About the position
Patreon is seeking a Data Engineer to join their team in either their SF or NY offices or fully remote in the United States. The successful candidate will work on a tight-knit team of highly motivated and experienced data engineers, building core data sets and metrics to power analytics, reports, and experimentation. They will also write real-time and batch data pipelines to support a wide range of projects and features, help manage and build out Patreon's data platform and suite of data tools, and be a driver of a data-centric culture at Patreon. The ideal candidate will be an expert in SQL, Spark, and Python or Scala, with significant experience modeling data and developing core data sets and metrics to support analytics, reports, and experimentation.
Responsibilities
- Work on a tight-knit team of highly motivated and experienced data engineers with frequent collaboration with data scientists, product managers and product engineers.
- Work on both “data analytics” and “data infrastructure” type projects in a fast-paced, high-growth startup environment.
- Build core data sets and metrics to power analytics, reports and experimentation.
- Write real-time and batch data pipelines to support a wide range of projects and features including our creator-facing analytics product, executive reporting, FP&A, marketing initiatives, model training, data science analytics, A/B testing, etc.
- Help manage and build out our data platform and suite of data tools.
- Be a driver of a data-centric culture at Patreon.
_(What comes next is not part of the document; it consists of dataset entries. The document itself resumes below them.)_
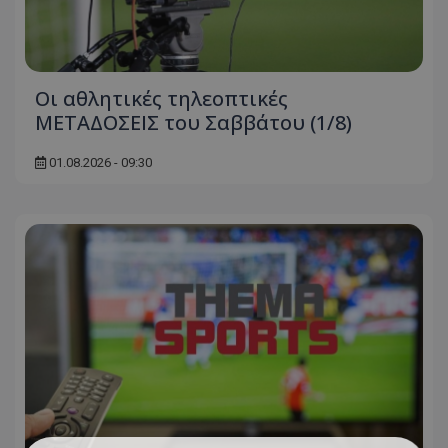
Οι αθλητικές τηλεοπτικές
ΜΕΤΑΔΟΣΕΙΣ του Σαββάτου (1/8)
01.08.2026 - 09:30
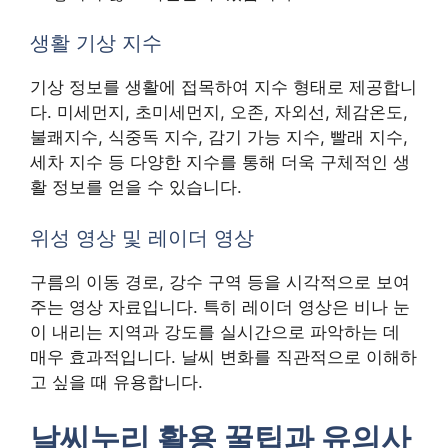
생활 기상 지수
기상 정보를 생활에 접목하여 지수 형태로 제공합니
다. 미세먼지, 초미세먼지, 오존, 자외선, 체감온도,
불쾌지수, 식중독 지수, 감기 가능 지수, 빨래 지수,
세차 지수 등 다양한 지수를 통해 더욱 구체적인 생
활 정보를 얻을 수 있습니다.
위성 영상 및 레이더 영상
구름의 이동 경로, 강수 구역 등을 시각적으로 보여
주는 영상 자료입니다. 특히 레이더 영상은 비나 눈
이 내리는 지역과 강도를 실시간으로 파악하는 데
매우 효과적입니다. 날씨 변화를 직관적으로 이해하
고 싶을 때 유용합니다.
날씨누리 활용 꿀팁과 유의사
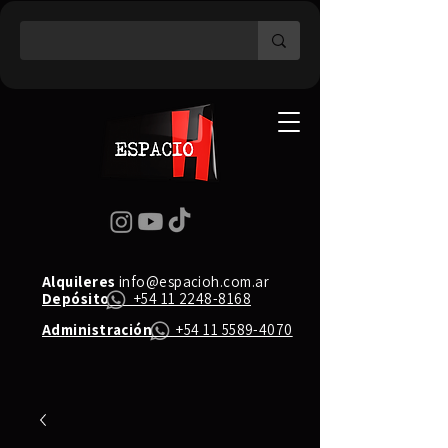
Alquileres
info@espacioh.com.ar
Depósito
+54 11 2248-8168
Administración
+54 11 5589-4070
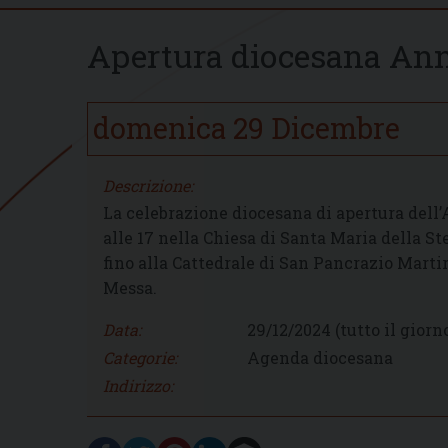
Apertura diocesana Anno
domenica
29
Dicembre
Descrizione:
La celebrazione diocesana di apertura dell
alle 17 nella Chiesa di Santa Maria della St
fino alla Cattedrale di San Pancrazio Mart
Messa.
Data:
29/12/2024
(tutto il giorn
Categorie:
Agenda diocesana
Indirizzo:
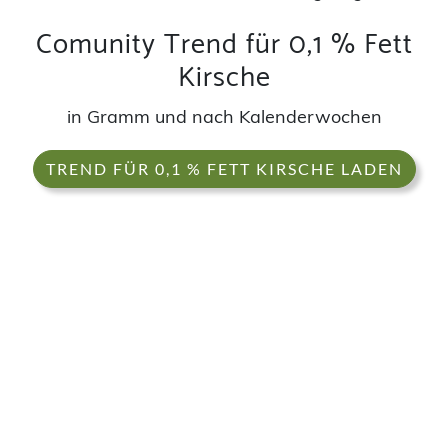
Comunity Trend für 0,1 % Fett
Kirsche
in Gramm und nach Kalenderwochen
TREND FÜR 0,1 % FETT KIRSCHE LADEN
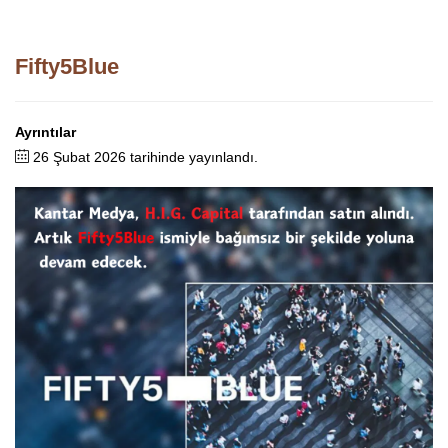
Fifty5Blue
Ayrıntılar
26 Şubat 2026 tarihinde yayınlandı.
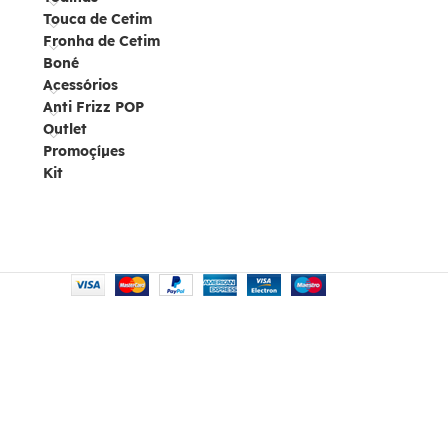
Touca de Cetim
Fronha de Cetim
Boné
Acessórios
Anti Frizz POP
Outlet
Promoçíµes
Kit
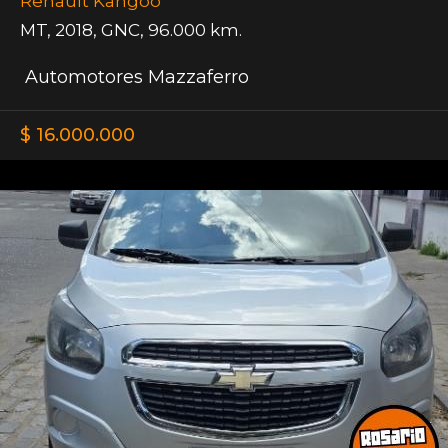
Renault Kangoo
MT
,
2018
,
GNC
,
96.000 km.
Automotores Mazzaferro
$ 16.000.000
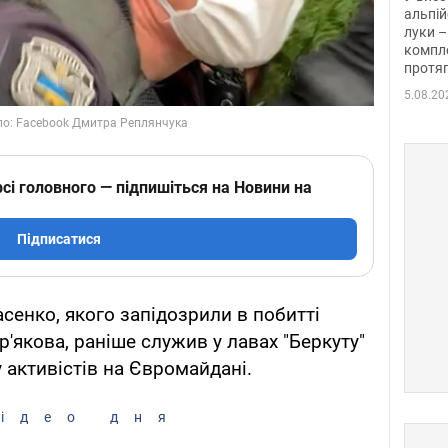
альпій
луки –
компле
протяг
5.08.20
сі головного — підпишіться на Новини на
Підписатися
енко, якого запідозрили в побитті
'якова, раніше служив у лавах "Беркуту"
 активістів на Євромайдані.
ідео дня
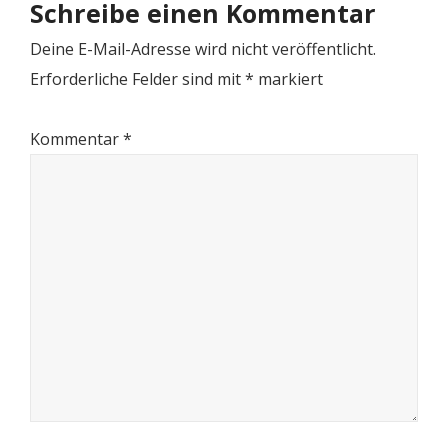
Schreibe einen Kommentar
Deine E-Mail-Adresse wird nicht veröffentlicht.
Erforderliche Felder sind mit
*
markiert
Kommentar
*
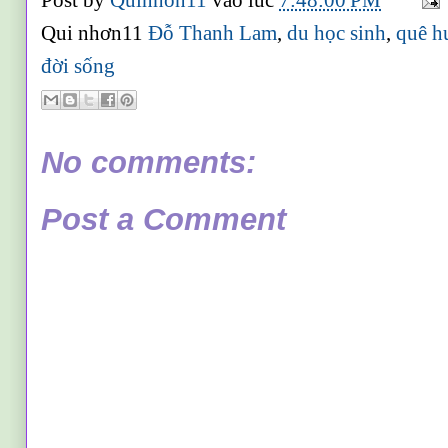
Post by
Quinhon11
vào lúc
7:48:00 PM
Qui nhơn11
Đỗ Thanh Lam
,
du học sinh
,
quê h
đời sống
No comments:
Post a Comment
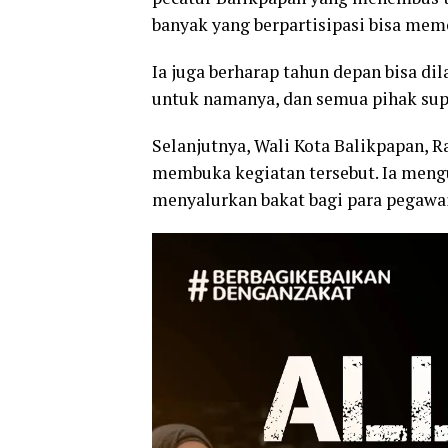
banyak yang berpartisipasi bisa memo
Ia juga berharap tahun depan bisa d
untuk namanya, dan semua pihak supa
Selanjutnya, Wali Kota Balikpapan
membuka kegiatan tersebut. Ia mengu
menyalurkan bakat bagi para pegawai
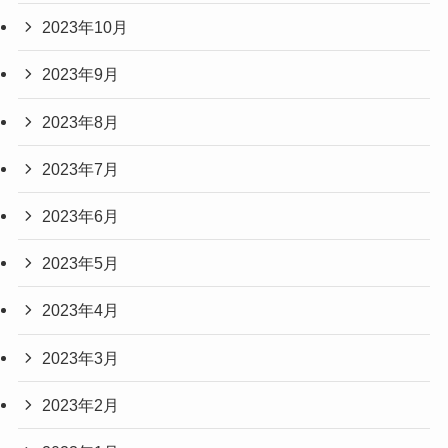
2023年10月
2023年9月
2023年8月
2023年7月
2023年6月
2023年5月
2023年4月
2023年3月
2023年2月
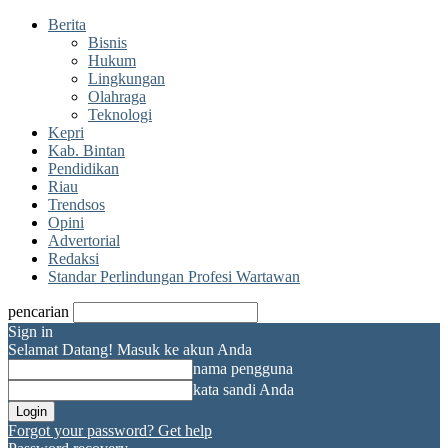
Berita
Bisnis
Hukum
Lingkungan
Olahraga
Teknologi
Kepri
Kab. Bintan
Pendidikan
Riau
Trendsos
Opini
Advertorial
Redaksi
Standar Perlindungan Profesi Wartawan
pencarian
Sign in
Selamat Datang! Masuk ke akun Anda
nama pengguna
kata sandi Anda
Forgot your password? Get help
Work autonomously on large green field initiatives and help define data best practices at the company.
Requirements
- Expert in SQL, Spark and Python or Scala
- Significant experience modeling data and developing core data sets and metrics to support analytics, reports and experimentation. Solid understanding of how to use data to inform the product roadmap.
- Enjoy collaborating with Data Scientists, Product Managers and Product Engineers. Comfortable playing the role of a Project Manager in order to drive results.
- Have previously built real-time and batch data pipelines using tooling such as Airflow, Spark, Kafka, S3, Fivetran, Census, etc. Experience working with event tracking frameworks, data observability frameworks and experimentation frameworks.
- Experience managing and working with Data Warehouses and Data Lakes such as Redshift, Big Query, Snowflake, Delta Lake, etc.
- Highly motivated self-starter that is keen to make an impact and is unafraid of tackling large, complicated problems and putting in the work to ensure high craft deliverables.